We swipe left on the outrageously hot guy because he’s probably out of our league. We don’t apply for that internal role because everyone will know when we don’t get it. We never start that small business because someone already makes plaster moulds of beach shells anyway.

But maybe we’re thinking about rejection the wrong way. I mean, those 1980s cartoon Raggy Dolls were thrown into a factory’s rejection bin but they didn’t seem too down about it.

In an essay by creative nonfiction writer Kim Liao a few years ago, she quotes an unnamed but much-published writer friend who, upon being asked the secret of her success, said this: “Collect rejections. Set rejection goals. I know someone who shoots for one hundred rejections a year, because if you work that hard to get so many rejections, you’re sure to get a few acceptances, too.” 

Rejection goals. That’s interesting. Definitely not something my Year 12 careers counsellor taught me.

So, okay. Kim Liao’s friend obviously wasn’t talking about dates and job positions (even though there’s definitely something to be said for gaining lots of ‘interview experience’). But the idea of rethinking the concept of rejection and turning it into something more positive, something we can learn from, is a powerful one.

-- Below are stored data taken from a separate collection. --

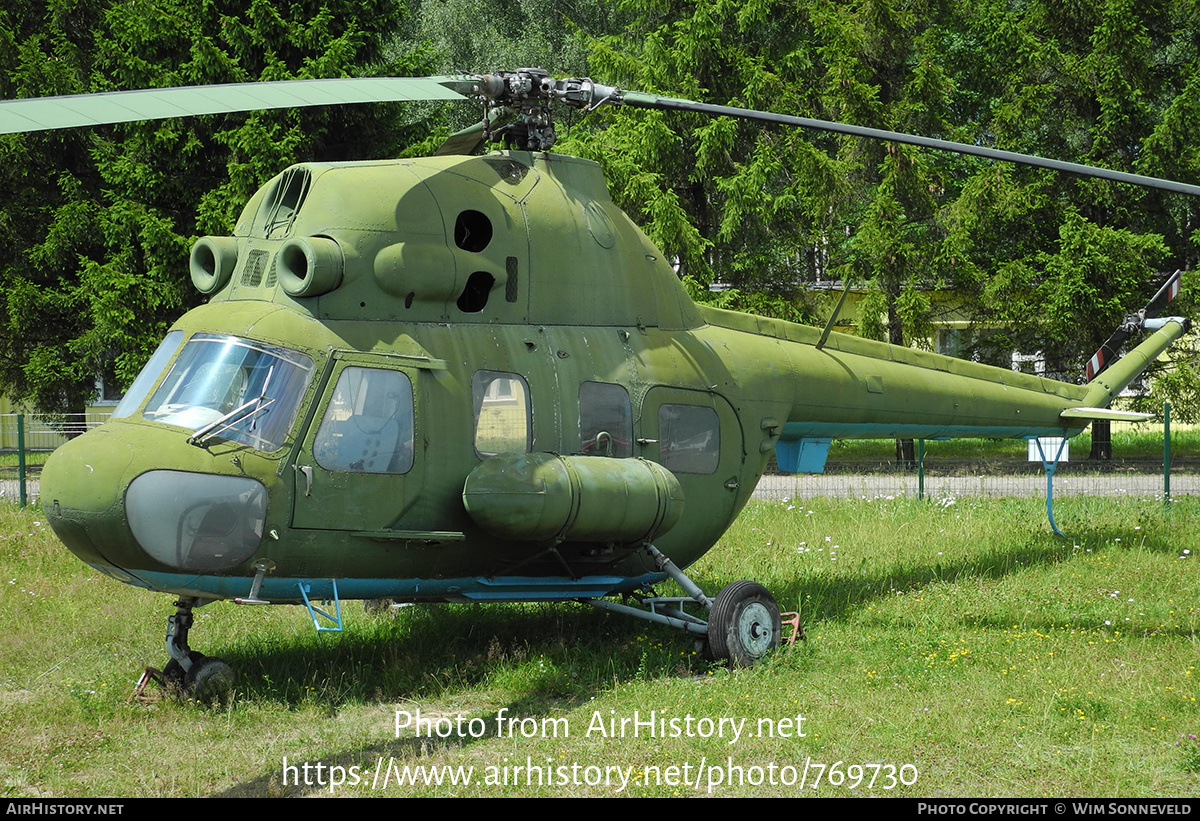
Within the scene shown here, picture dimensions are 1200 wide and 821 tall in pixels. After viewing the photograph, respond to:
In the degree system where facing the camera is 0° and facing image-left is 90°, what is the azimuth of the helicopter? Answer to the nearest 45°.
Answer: approximately 45°
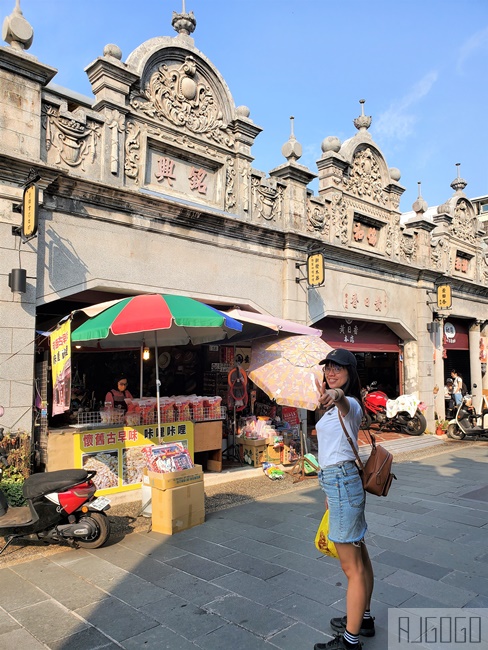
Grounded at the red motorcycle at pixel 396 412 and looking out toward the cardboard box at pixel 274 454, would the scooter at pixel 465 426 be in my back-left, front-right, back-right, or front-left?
back-left

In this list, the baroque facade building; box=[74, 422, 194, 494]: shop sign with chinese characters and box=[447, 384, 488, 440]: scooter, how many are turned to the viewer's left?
1

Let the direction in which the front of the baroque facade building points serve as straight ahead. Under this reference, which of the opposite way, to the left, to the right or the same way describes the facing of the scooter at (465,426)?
the opposite way

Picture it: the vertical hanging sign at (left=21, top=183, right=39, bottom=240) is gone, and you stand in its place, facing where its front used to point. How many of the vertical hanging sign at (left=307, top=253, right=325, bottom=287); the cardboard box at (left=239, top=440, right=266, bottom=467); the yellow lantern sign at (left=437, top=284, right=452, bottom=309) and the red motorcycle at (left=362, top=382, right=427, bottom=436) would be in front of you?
0

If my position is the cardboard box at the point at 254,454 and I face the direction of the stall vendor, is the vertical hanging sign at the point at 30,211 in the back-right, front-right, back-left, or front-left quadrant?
front-left

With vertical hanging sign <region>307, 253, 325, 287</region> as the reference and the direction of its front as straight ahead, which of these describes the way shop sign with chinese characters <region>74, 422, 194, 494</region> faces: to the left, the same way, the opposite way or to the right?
to the left

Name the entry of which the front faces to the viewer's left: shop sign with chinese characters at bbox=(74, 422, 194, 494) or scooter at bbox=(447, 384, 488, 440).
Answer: the scooter

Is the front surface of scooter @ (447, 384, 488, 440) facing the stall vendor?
no

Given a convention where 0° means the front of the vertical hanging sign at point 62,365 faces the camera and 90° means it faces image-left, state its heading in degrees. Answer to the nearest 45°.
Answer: approximately 45°

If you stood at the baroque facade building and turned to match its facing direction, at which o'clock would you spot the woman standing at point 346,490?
The woman standing is roughly at 1 o'clock from the baroque facade building.

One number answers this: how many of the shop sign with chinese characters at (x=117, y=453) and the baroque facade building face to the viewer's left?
0

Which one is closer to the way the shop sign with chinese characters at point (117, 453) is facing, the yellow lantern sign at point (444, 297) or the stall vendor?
the yellow lantern sign

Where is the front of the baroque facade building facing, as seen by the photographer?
facing the viewer and to the right of the viewer

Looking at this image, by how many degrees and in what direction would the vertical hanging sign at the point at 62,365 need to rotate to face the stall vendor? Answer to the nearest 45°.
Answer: approximately 180°

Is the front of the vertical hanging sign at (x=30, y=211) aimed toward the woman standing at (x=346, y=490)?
no

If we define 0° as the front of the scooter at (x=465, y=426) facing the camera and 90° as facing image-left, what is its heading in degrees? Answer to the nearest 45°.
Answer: approximately 90°

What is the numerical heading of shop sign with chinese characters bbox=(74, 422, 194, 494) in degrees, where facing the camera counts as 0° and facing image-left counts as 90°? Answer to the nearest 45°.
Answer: approximately 315°
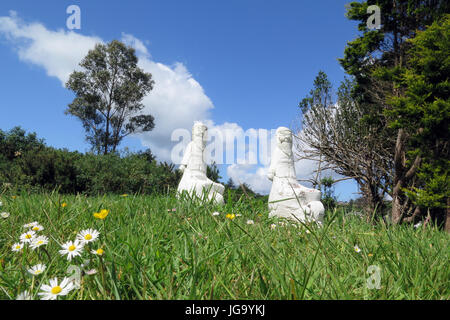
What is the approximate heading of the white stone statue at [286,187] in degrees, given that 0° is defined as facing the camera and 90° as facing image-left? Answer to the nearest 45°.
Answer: approximately 315°

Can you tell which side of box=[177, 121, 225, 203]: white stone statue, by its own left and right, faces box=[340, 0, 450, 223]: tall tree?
front

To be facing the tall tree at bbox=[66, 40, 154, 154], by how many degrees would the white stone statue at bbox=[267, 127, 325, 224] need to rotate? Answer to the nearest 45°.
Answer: approximately 180°

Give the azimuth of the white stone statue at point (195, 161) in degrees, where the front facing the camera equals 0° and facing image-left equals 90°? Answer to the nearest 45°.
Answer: approximately 315°
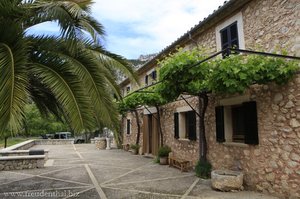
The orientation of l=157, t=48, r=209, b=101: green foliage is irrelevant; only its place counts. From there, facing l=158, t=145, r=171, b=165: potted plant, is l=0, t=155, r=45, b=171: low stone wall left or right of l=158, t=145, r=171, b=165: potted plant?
left

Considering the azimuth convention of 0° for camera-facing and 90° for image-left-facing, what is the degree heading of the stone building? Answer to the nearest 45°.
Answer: approximately 45°

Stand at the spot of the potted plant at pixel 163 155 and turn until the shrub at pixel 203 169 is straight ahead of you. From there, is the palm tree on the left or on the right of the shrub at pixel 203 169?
right

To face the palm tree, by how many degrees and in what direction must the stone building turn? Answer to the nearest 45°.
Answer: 0° — it already faces it

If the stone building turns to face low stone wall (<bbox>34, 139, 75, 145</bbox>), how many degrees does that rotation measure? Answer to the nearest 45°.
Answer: approximately 90° to its right

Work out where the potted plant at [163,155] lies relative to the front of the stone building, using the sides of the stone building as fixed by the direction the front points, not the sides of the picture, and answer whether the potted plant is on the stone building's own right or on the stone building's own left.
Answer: on the stone building's own right
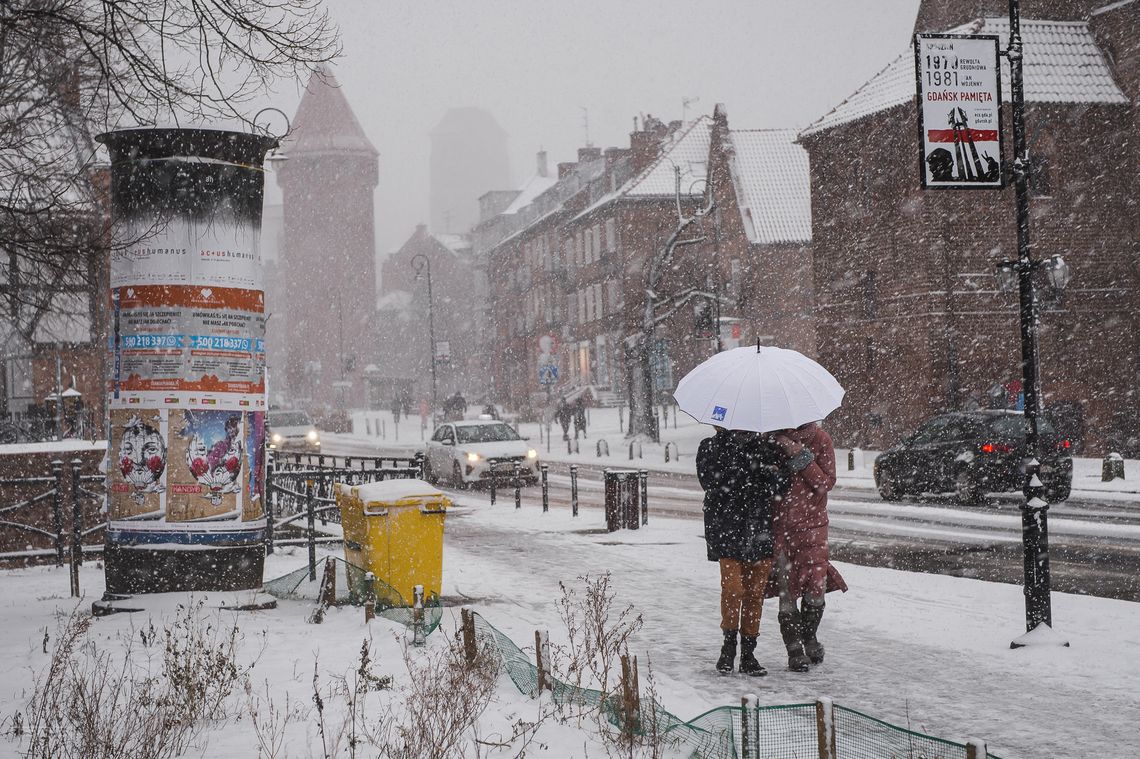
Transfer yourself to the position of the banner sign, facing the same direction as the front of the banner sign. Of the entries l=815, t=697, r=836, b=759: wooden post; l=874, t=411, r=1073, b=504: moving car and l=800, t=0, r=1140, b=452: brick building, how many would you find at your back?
2

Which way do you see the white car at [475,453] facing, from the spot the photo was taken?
facing the viewer and to the right of the viewer

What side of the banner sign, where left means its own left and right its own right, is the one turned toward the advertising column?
right

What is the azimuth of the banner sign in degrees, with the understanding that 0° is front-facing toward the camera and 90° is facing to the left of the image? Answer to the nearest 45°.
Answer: approximately 0°

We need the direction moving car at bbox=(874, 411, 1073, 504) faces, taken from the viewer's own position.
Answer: facing away from the viewer and to the left of the viewer

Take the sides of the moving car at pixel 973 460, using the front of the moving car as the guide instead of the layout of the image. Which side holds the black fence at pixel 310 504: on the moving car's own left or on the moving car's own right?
on the moving car's own left

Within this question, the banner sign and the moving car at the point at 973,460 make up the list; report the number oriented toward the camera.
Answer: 1

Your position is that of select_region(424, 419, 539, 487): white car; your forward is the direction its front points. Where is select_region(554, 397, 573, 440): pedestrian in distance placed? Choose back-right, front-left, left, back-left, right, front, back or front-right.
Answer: back-left

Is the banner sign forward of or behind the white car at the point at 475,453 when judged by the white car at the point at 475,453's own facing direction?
forward

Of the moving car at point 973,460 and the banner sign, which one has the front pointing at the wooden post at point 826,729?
the banner sign

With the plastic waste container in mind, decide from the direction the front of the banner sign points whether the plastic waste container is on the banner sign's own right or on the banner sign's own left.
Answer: on the banner sign's own right

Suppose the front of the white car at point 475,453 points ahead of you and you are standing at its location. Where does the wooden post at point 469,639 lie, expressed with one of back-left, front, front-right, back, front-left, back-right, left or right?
front-right

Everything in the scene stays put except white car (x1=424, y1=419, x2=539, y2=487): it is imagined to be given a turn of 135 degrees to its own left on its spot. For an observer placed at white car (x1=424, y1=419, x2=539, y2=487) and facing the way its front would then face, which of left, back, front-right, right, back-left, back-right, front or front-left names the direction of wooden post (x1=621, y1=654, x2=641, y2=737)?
back
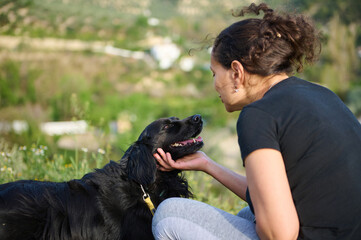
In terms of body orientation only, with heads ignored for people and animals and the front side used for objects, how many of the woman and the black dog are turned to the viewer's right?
1

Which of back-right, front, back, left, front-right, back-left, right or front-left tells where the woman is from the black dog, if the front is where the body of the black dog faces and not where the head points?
front-right

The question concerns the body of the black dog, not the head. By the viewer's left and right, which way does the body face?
facing to the right of the viewer

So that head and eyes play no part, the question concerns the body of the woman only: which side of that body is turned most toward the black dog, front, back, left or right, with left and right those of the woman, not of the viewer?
front

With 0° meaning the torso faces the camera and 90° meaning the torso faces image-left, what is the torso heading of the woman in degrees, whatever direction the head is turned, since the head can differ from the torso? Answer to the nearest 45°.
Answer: approximately 135°
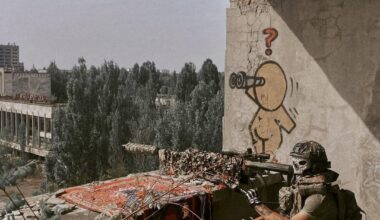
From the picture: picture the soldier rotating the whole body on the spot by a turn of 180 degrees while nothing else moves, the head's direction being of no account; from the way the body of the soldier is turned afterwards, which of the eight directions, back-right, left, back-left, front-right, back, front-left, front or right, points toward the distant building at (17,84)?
back-left

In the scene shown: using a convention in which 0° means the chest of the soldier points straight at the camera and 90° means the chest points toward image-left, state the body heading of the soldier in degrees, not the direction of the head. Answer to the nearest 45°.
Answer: approximately 90°

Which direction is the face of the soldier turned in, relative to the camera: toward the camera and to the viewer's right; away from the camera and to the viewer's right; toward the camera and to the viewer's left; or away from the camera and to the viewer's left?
toward the camera and to the viewer's left

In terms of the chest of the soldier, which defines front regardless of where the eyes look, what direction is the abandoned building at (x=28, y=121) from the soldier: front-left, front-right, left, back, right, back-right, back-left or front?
front-right

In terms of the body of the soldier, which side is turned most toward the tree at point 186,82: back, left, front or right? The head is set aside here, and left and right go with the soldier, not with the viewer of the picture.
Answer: right

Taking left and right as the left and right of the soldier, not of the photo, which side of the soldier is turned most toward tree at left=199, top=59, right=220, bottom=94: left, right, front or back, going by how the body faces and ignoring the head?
right

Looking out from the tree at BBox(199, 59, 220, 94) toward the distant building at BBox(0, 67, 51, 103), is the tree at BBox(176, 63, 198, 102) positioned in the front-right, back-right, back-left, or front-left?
front-left

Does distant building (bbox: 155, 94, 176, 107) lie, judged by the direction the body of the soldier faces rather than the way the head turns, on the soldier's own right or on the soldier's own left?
on the soldier's own right

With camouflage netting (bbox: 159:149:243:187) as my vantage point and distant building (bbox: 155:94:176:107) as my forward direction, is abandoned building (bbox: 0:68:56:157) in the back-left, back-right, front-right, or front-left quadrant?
front-left

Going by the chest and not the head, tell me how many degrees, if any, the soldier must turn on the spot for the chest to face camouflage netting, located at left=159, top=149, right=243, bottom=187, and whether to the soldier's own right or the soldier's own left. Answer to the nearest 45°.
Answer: approximately 45° to the soldier's own right
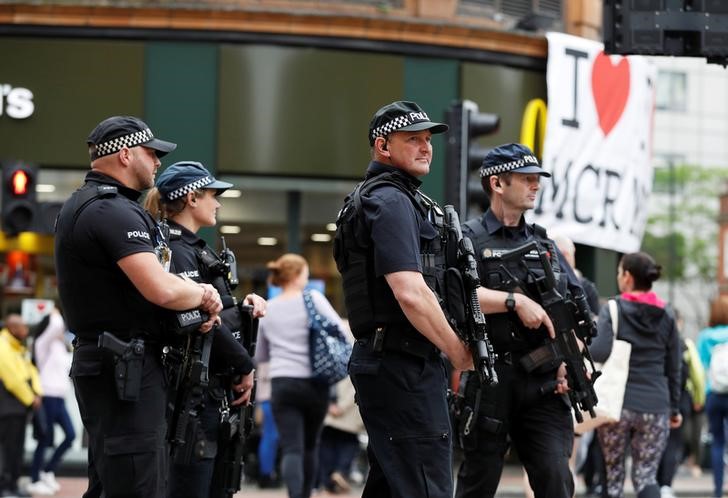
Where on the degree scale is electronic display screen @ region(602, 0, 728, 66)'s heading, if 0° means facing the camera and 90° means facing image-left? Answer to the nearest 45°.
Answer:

What if we reframed rejection as an achievement for putting ourselves out there, rather than a failure? Could this give us the courage to aim for loftier targets? To get more rejections? And maybe, therefore, more acceptances?

Because, the truth is, the real cost of rejection isn’t hearing ‘no’. It’s missing opportunities to try again because the original rejection is still echoing in your head. It’s chucking out the love note to the other cute boy down the street because he probably won’t call either. It’s not trying out for X-Factor because you didn’t get in last year. It’s avoiding suggesting something in that work meeting because your last idea was a flop.

But surely being rejected is better than missing out on the chance to succeed in the first place, right? Right.

See you in the rejection bin, Raggy Doll!